** Data section **
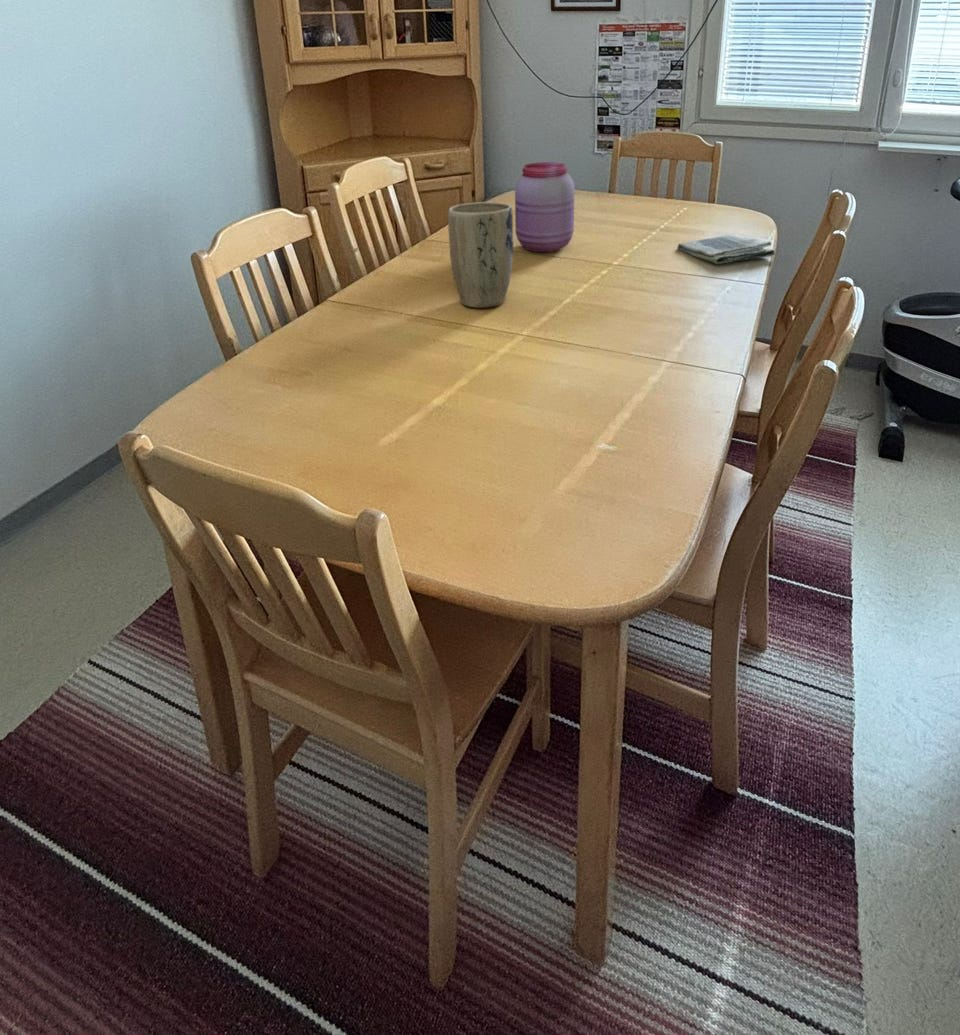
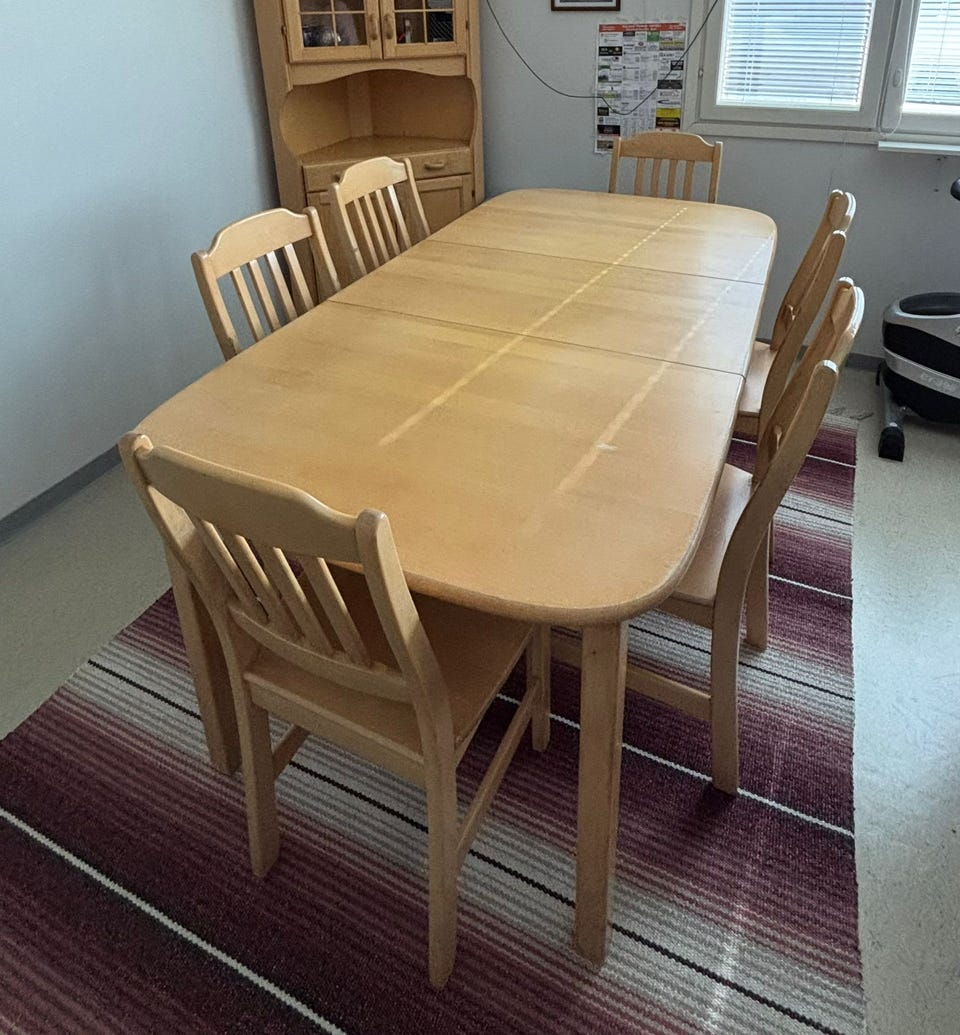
- jar [514,161,576,253]
- plant pot [447,201,515,309]
- dish towel [676,234,776,265]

** Problem details **
The result should be a word-for-word restatement of all the data, without images.

** Output of the exercise **
- jar [514,161,576,253]
- plant pot [447,201,515,309]
- dish towel [676,234,776,265]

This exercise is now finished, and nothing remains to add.